** Text follows **

# Petco training review :)



## Emmayui (May 1, 2012)

Elly just finished adult dog 1 course this week!
I understand training experience can be different to trainers, but I would recommend these classes 

Elly took the class at Union Square Petco, NYC.
Right before we signed up for the class, we met Sneakers from SM at the place, and his owner really recommended our trainer, Nic.

The class is 5 dog maximum, but we got lucky!
There was tiny chihuahua girl, and Elly. That was it:chili:
Elly already knew basic commands, but we really worked on consistancy, so she can sit, stay, down even under very stressful situation.

Best part was practicing stay in the shopping area.
Elly was very sensitive scaredy cat, but now she stays as she told to even if there's a big dog, shopping carts.
I felt the class really worth money, especially for this training.
Or else, how can I leave Elly in the crowded place, and yell out her name very loud in the public? :thumbsup: (of course the trainer was always with her, looking out for her)

We immediately started adult dog 2 course this friday.
There are more dogs, a black lab, a havanese, a dachshund and a boston terrier.
They are all bigger, louder than Elly (except the dachshund)
After quite, intimate class with chihuahua friend, we decided to expose Elly to crazier part of this world and keep her in the class.

For adult 2 class, clickers were introduced, and more fun tricks will be taught.
I can hardly wait for next class


----------



## nwyant1946 (Jan 2, 2013)

*I've been thinking about doing that with Mia...She needs the socialization as well as the training. Are they expensive or does the trainer set his or her own individual prices?*


----------



## nwyant1946 (Jan 2, 2013)

Emmayui said:


> Elly just finished adult dog 1 course this week!

** End of Text **
** Records to process follows **

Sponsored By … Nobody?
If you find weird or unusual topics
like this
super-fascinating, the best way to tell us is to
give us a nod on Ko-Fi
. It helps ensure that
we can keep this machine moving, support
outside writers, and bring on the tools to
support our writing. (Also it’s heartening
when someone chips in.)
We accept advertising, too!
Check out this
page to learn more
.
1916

** End of Records to process **

*Actions to take*:
(A) Translate this sentence from the thread about Petco training into Spanish: "Elly took the class at Union Square Petco, NYC."
(B) Revise the lines of the entries, replacing "support" with "back" wherever it occurs and leaving everything else unchanged.

*Solutions in order*:
(A) Elly tomó la clase en el Petco de Union Square, en NYC.

(B)
Sponsored By … Nobody?
If you find weird or unusual topics
like this
super-fascinating, the best way to tell us is to
give us a nod on Ko-Fi
. It helps ensure that
we can keep this machine moving, back
outside writers, and bring on the tools to
back our writing. (Also it’s heartening
when someone chips in.)
We accept advertising, too!
Check out this
page to learn more
.
1916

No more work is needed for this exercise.